İdil’e göre bu yanıt yalnızca bireysel bir önyargı değil, Avrupa’daki mültecilere yönelik yapısal ayrımcılığın bir yansıması:
“O cümlede sadece küçümseme değil, ‘sen burada misafirsin, yerini bil’ diyen bir bakış vardı.”
“Sağlık haktır, kimsenin lütfu değil”
İdil, sağlık hakkının mülteciler için bir ayrıcalık değil, yaşam hakkının bir parçası olduğunu vurguluyor:
“Sanki nefes aldığımız hava bile onların vergisinden düşüyormuş gibi davranılıyor. Bu bir ötekileştirmedir, ayrımcılığın dilidir.”

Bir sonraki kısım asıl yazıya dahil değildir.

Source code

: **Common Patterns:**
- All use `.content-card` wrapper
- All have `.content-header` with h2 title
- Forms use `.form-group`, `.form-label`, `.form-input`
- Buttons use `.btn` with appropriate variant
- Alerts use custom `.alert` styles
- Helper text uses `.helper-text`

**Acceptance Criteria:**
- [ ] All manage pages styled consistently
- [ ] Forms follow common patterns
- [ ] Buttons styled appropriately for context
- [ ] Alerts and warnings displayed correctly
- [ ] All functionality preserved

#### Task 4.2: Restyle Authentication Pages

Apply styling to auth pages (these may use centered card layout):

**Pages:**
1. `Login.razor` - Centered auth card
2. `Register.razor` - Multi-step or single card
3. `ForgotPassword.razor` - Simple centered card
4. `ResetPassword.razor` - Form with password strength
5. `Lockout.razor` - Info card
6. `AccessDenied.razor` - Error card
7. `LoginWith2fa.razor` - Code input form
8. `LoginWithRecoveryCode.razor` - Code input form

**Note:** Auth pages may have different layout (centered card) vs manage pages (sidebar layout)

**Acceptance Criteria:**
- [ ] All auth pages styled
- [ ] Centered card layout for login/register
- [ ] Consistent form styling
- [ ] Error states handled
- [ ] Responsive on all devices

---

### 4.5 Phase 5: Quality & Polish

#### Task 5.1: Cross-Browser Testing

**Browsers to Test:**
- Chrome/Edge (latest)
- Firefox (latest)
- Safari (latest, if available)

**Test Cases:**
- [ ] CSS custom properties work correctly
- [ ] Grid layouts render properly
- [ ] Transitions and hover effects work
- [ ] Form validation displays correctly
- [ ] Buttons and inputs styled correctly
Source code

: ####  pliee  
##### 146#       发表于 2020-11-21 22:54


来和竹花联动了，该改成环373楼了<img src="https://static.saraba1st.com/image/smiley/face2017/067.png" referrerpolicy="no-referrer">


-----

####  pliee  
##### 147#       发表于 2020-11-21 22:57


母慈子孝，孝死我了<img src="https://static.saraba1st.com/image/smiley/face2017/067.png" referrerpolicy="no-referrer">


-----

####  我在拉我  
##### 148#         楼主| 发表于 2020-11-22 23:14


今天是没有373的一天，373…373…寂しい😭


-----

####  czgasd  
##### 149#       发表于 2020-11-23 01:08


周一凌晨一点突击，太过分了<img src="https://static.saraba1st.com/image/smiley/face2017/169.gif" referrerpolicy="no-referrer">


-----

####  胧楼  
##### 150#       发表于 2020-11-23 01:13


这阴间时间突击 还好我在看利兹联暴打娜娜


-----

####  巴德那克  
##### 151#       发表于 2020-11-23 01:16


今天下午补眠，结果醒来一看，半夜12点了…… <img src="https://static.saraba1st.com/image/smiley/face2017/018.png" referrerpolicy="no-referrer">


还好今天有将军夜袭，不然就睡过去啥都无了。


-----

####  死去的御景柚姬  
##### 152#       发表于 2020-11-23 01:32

Bu tutumların mültecilerin ruhsal sağlığını da olumsuz etkilediğini belirtiyor:
“Ayrımcılık sadece bedenimizi değil, ruhumuzu da yaralıyor.”
“Sessiz kalmayacağız, birlikte mücadele ediyoruz”
Ayçe İdil, yazısında dayanışmanın önemine dikkat çekiyor:
“Ben sessiz kalmayacağım. Ama yalnız da değilim.Bu tür haksızlıklar hepimize dokunuyor. Biz buradayız, varız, yaşıyoruz ve birlikte mücadele ediyoruz.”